● PROVIDED INFORMATION:
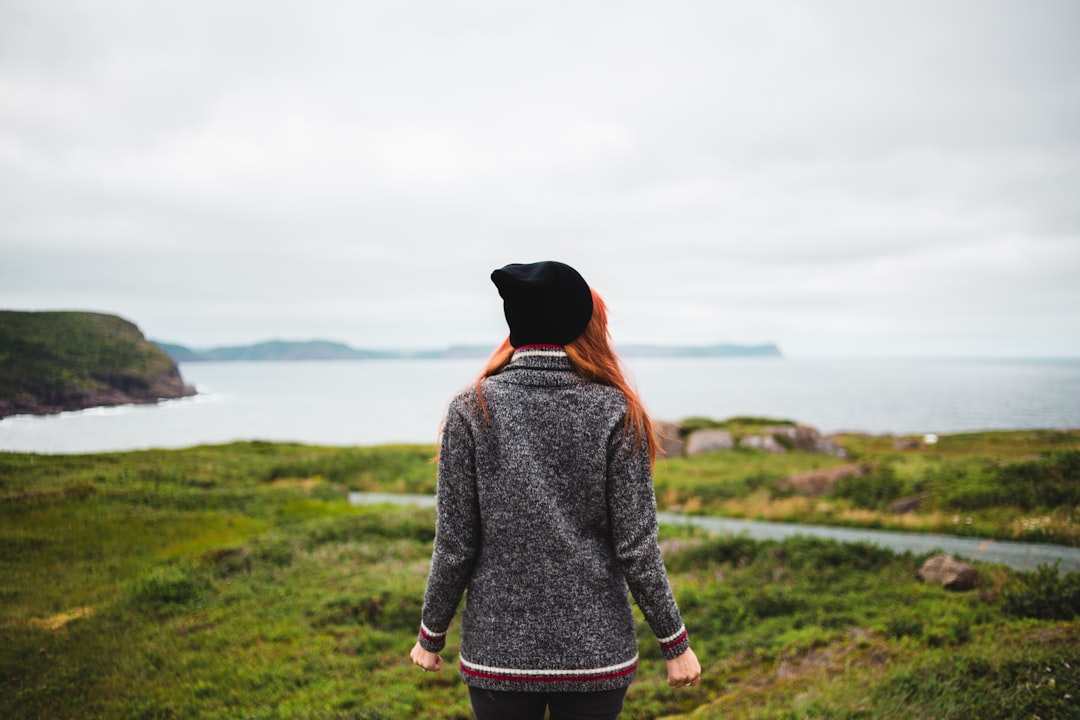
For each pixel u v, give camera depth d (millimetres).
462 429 1842
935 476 19359
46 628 7363
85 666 6133
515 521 1755
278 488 21547
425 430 123250
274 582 9375
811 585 8414
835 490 20250
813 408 166875
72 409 130125
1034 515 15008
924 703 3793
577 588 1734
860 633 6055
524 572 1737
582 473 1782
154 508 16109
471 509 1847
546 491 1763
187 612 7938
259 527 14727
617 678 1732
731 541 10703
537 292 1884
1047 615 5875
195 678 5840
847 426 117688
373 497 25000
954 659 4398
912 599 7309
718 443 36531
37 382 126500
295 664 6086
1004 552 12234
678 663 1810
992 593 7270
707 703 4988
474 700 1824
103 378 149250
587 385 1859
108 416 130250
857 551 9719
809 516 17328
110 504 15781
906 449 38281
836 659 5418
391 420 146625
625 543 1777
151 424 117875
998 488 16953
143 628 7289
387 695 5266
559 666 1696
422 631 1938
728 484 22781
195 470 25188
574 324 1917
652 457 1885
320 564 10312
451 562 1835
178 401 178750
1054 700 3535
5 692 5566
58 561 10828
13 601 8461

● THE PROBLEM: Output nothing but the lines from the one with "425 430 123250" through the last line above, each exactly as it stands.

● TASK ANSWER:
425 430 123250
274 582 9375
811 585 8414
835 490 20250
813 408 166875
72 409 130125
1034 515 15008
924 703 3793
577 588 1734
860 633 6055
524 572 1737
582 473 1782
154 508 16109
471 509 1847
546 491 1763
187 612 7938
259 527 14727
617 678 1732
731 541 10703
537 292 1884
1047 615 5875
195 678 5840
847 426 117688
373 497 25000
954 659 4398
912 599 7309
718 443 36531
37 382 126500
295 664 6086
1004 552 12234
678 663 1810
992 593 7270
707 703 4988
474 700 1824
103 378 149250
587 385 1859
108 416 130250
857 551 9719
809 516 17328
110 504 15781
906 449 38281
836 659 5418
391 420 146625
625 543 1777
151 424 117875
998 488 16953
143 628 7289
387 695 5266
559 666 1696
422 631 1938
728 484 22781
195 470 25188
574 324 1917
652 457 1885
320 564 10312
451 562 1835
178 401 178750
1054 700 3535
5 692 5566
58 561 10828
13 601 8461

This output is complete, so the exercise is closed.